━━ ENTRIES SUPPLIED
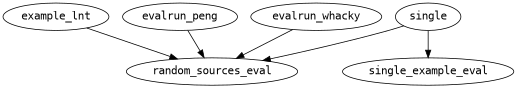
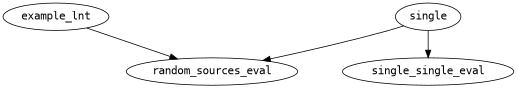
  digraph {
    fontname="DejaVu Sans Mono"
    node [fontname="DejaVu Sans Mono"]
    edge [fontname="DejaVu Sans Mono"]
    n1 [label=example_lnt]
    random_sources_eval
-   evalrun_peng
-   evalrun_whacky
    n5 [label=single]
-   single_example_eval
+   single_example_eval [label=single_single_eval]
    n1 -> random_sources_eval
-   evalrun_peng -> random_sources_eval
-   evalrun_whacky -> random_sources_eval
    n5 -> random_sources_eval
    n5 -> single_example_eval
  }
━━━━
* [REQUIRED TASK] Reproduce every line of the entries above verbatim, leaving out the pictures.

* [EXPECTED OUTPUT]
  digraph {
    fontname="DejaVu Sans Mono"
    node [fontname="DejaVu Sans Mono"]
    edge [fontname="DejaVu Sans Mono"]
    n1 [label=example_lnt]
    random_sources_eval
-   evalrun_peng
-   evalrun_whacky
    n5 [label=single]
-   single_example_eval
+   single_example_eval [label=single_single_eval]
    n1 -> random_sources_eval
-   evalrun_peng -> random_sources_eval
-   evalrun_whacky -> random_sources_eval
    n5 -> random_sources_eval
    n5 -> single_example_eval
  }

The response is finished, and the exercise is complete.